As I was lying in bed today attempting to recover from the cold that's going around work, I realized that I only have six months left on my sentence of indentured servitude to the restaurant. Unfortunately, the state of my burnout has become such that six months sounds like six years to me. For someone that only works four days a week, I'm really tired. Not to mention poor.
On January 1, my expenses creeped up to approximately $930 per month, not including my daily morning run to Dunkin' Donuts (are they just an East Coast thing, by the way?) which costs me $3.33 for a medium latte and chocolate glazed donut, the $20-25 I spend on gas every week and a half to two weeks, going out drinking (which has really been reduced to maybe $50 per week, and most of that is spent at lunch--sad and alcoholic as that sounds), and shopping. This makes me sad, because in all honesty, I make about $1600 per month, sometimes less, and every once in a while a little bit more.
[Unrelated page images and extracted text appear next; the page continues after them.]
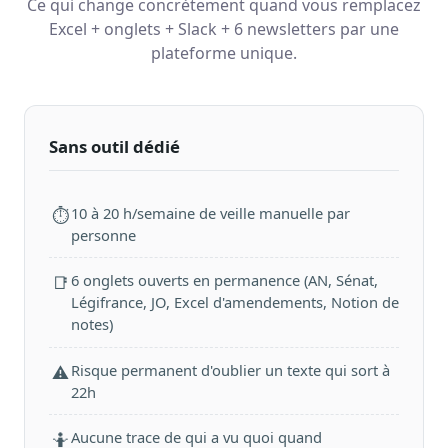
Ce qui change concrètement quand vous remplacez
Excel + onglets + Slack + 6 newsletters par une
plateforme unique.
Sans outil dédié
10 à 20 h/semaine de veille manuelle par
⏱
personne
6 onglets ouverts en permanence (AN, Sénat,
📑
Légifrance, JO, Excel d'amendements, Notion de
notes)
Risque permanent d'oublier un texte qui sort à
⚠️
22h
Aucune trace de qui a vu quoi quand
🤷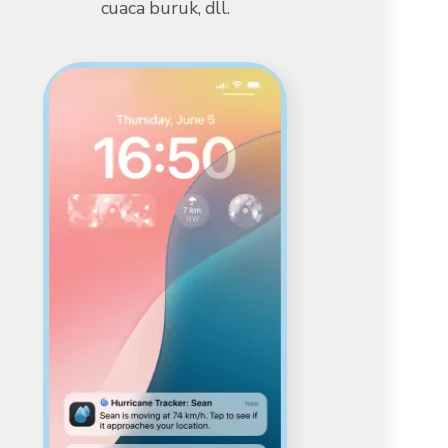
cuaca buruk, dll.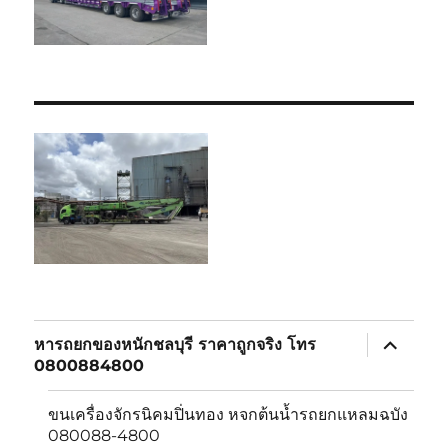
expand
หารถยกของหนักชลบุรี ราคาถูกจริง โทร
child
0800884800
menu
ขนเครื่องจักรนิคมปิ่นทอง หจกต้นน้ำรถยกแหลมฉบัง
080088-4800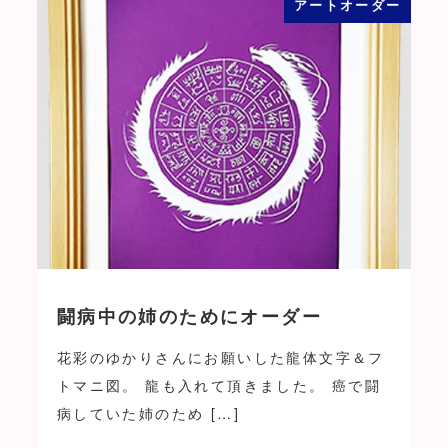
アートオーダー
闘病中の姉のためにオーダー
花彩のゆかりさんにお願いした龍体文字＆フ
トマニ図。 龍も入れて頂きました。 癌で闘
病していた姉のため […]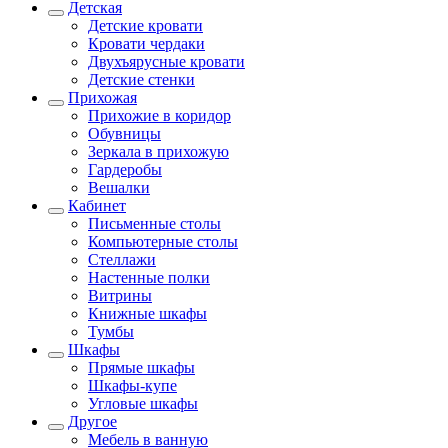
Детская
Детские кровати
Кровати чердаки
Двухъярусные кровати
Детские стенки
Прихожая
Прихожие в коридор
Обувницы
Зеркала в прихожую
Гардеробы
Вешалки
Кабинет
Письменные столы
Компьютерные столы
Стеллажи
Настенные полки
Витрины
Книжные шкафы
Тумбы
Шкафы
Прямые шкафы
Шкафы-купе
Угловые шкафы
Другое
Мебель в ванную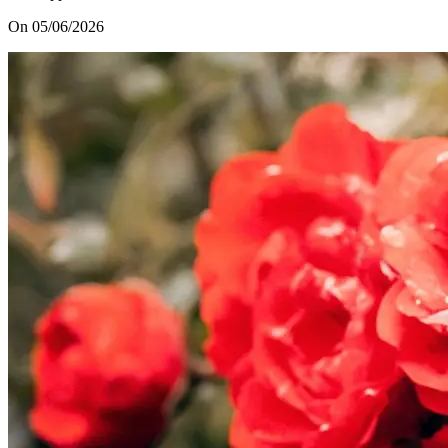
On 05/06/2026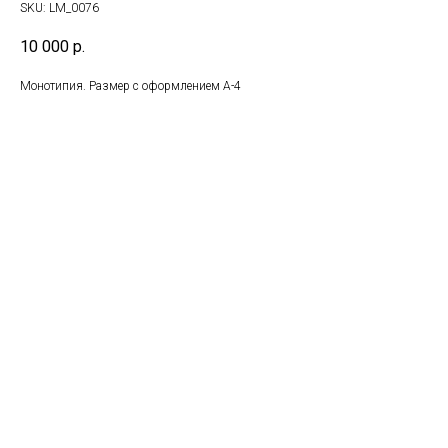
SKU:
LM_0076
10 000
р.
Монотипия. Размер с оформлением А-4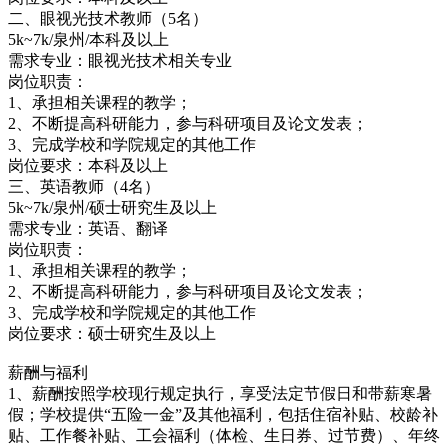
二、眼视光技术教师（5名）
5k~7k/泉州/本科及以上
需求专业：眼视光技术相关专业
岗位职责：
1、承担相关课程的教学；
2、不断提高科研能力，参与科研项目及论文发表；
3、完成学校和学院规定的其他工作
岗位要求：本科及以上
三、英语教师（4名）
5k~7k/泉州/硕士研究生及以上
需求专业：英语、翻译
岗位职责：
1、承担相关课程的教学；
2、不断提高科研能力，参与科研项目及论文发表；
3、完成学校和学院规定的其他工作
岗位要求：硕士研究生及以上
薪酬与福利
1、薪酬按照学校现行规定执行，享受法定节假日和带薪寒暑
假；学校提供“五险一金”及其他福利，包括住宿补贴、校龄补
贴、工作餐补贴、工会福利（体检、生日券、过节费）、年终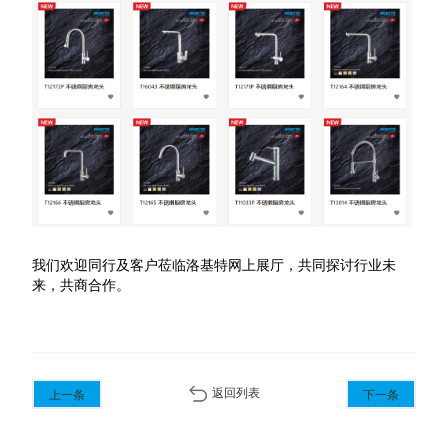
我们欢迎同行及客户莅临洛基特网上展厅，共同探讨行业未
来，共商合作。
返回列表
上一条
下一条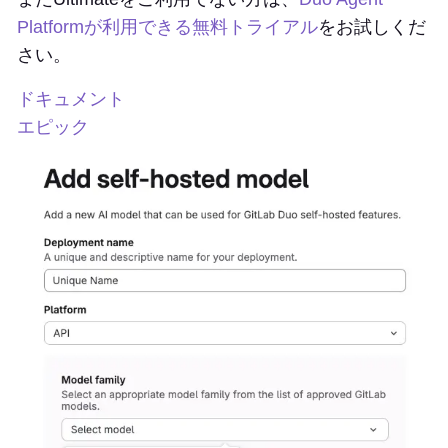
Platformが利用できる無料トライアル
をお試しくだ
さい
。
ドキュメント
エピック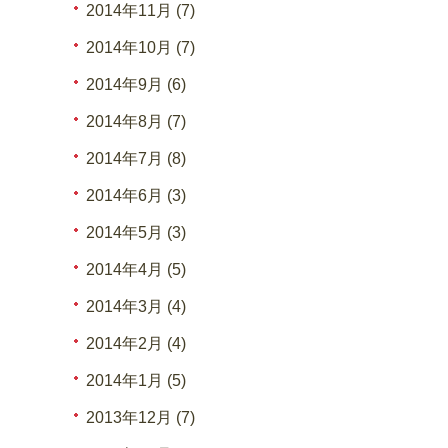
2014年11月 (7)
2014年10月 (7)
2014年9月 (6)
2014年8月 (7)
2014年7月 (8)
2014年6月 (3)
2014年5月 (3)
2014年4月 (5)
2014年3月 (4)
2014年2月 (4)
2014年1月 (5)
2013年12月 (7)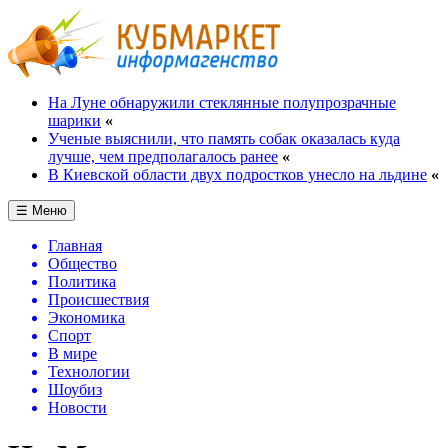
На Луне обнаружили стеклянные полупрозрачные
шарики
«
Ученые выяснили, что память собак оказалась куда
лучше, чем предполагалось ранее
«
В Киевской области двух подростков унесло на льдине
«
☰ Меню
Главная
Общество
Политика
Происшествия
Экономика
Спорт
В мире
Технологии
Шоубиз
Новости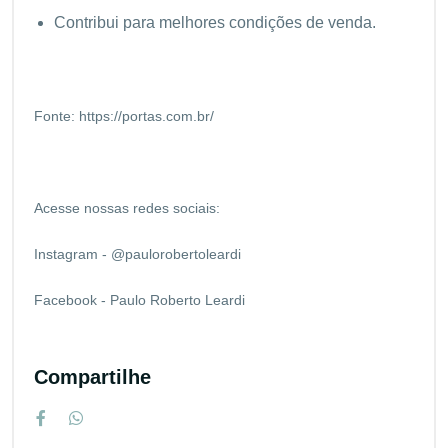
Contribui para melhores condições de venda.
Fonte:
https://portas.com.br/
Acesse nossas redes sociais:
Instagram - @paulorobertoleardi
Facebook - Paulo Roberto Leardi
Compartilhe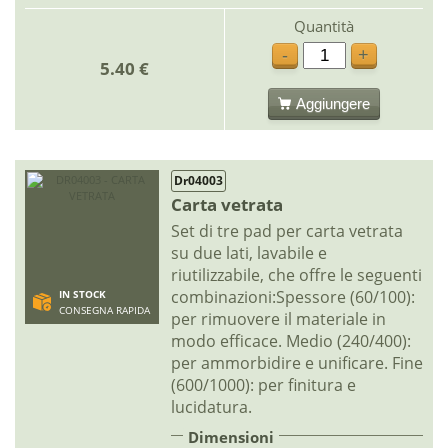
Quantità
-
+
5.40 €
Aggiungere
Dr04003
Carta vetrata
Set di tre pad per carta vetrata
su due lati, lavabile e
riutilizzabile, che offre le seguenti
combinazioni:Spessore (60/100):
IN STOCK
CONSEGNA RAPIDA
per rimuovere il materiale in
modo efficace. Medio (240/400):
per ammorbidire e unificare. Fine
(600/1000): per finitura e
lucidatura.
Dimensioni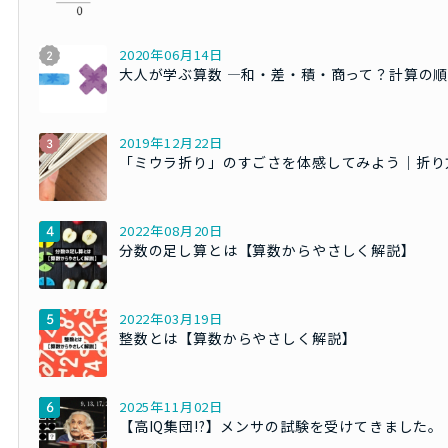
2020年06月14日
大人が学ぶ算数 ―和・差・積・商って？計算の
2019年12月22日
「ミウラ折り」のすごさを体感してみよう｜折り
2022年08月20日
分数の足し算とは【算数からやさしく解説】
2022年03月19日
整数とは【算数からやさしく解説】
2025年11月02日
【高IQ集団!?】メンサの試験を受けてきました。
On a very good week I'll make about $500, which if I could make that consistently, would put me at two grand a month, making my $1000 in expenses seem like nothing. But its not very consistent and this, among other reasons, makes me feel like a great big 24 year-old failure. Until I listen to my friends at work, who all have the same problems, only on top of whatever they pay for their cars, credit cards, health insurance, etc., most of them have to pay rent and utilities too.
I think the best birthday present I'm gonna get this year (my birthday is in 5 days) is watching my bank account actually creep above the $1000 mark. In fact, at this moment I have something like $1174 in my savings account. God-willing I'll be able to keep it there, or maybe even add something to it. My original goal last year was to put $250 in my savings account every week. If I had done that religiously, I would have like $12,000 now. But I'm ridiculous and I have no concept of how to save money. I've been very good the past few weeks and have not gone out more than once a week, not including my short but oh-so-sweet lunch breaks (which according to the new way we're doing things at work have now been pretty much eliminated), but every time I'm ready to go fork over $300-400 to the savings account gods, my mother asks me for money. Car payment, health insurance, vet bill, etc. So all I've managed to put in is the birthday check I got from my grandmother and the one $50 bill I had left after paying off my mother. In the past two weeks I've given her like $700. And in a week I've got to give her $320 more.
Being an adult sucks. Being an adult living with your parents while waitressing for a corporate restaurant that believes that you are nothing more than a sales vehicle sucks even more. No wonder I'm so burned out. Please make the summer come soon so I can get out of this hellhole!
Woman On A Mission
I'm a woman with a mission. As much as I dislike the idea that a person is incomplete without material possessions, in the past week I've become a less cool, less well-dressed Carrie Bradshaw, which is mostly because all I've been doing is watching Sex and the City. The point is, all I want now is Chanel, Manolo, Jimmy Choo, and Marc Jacobs. However, its not like I can really afford it, especially not the Manolos which come in at like four or five hundred a pop. But I have decided on a pair of Marc Jacobs. Wanna see them? You can go visit my soon to be babies here
. I'm really proud of myself. What I really wanted for lunch today was Subway, with a Dunkin Donuts donut and coffee for dessert. I know, not healthy but whatev. Instead I'm having one of those Lipton Rice Sides things in Cheddar Broccoli in order to save money. I mean the shoes are only $298 and I've definitely spent that and more on bags, and I do have the money, but if I'm going to indulge this fantasy of being a real-life Carrie Bradshaw (clothing- and shoe-wise anyway), I gotta eat the cheap way. Aren't you proud of me?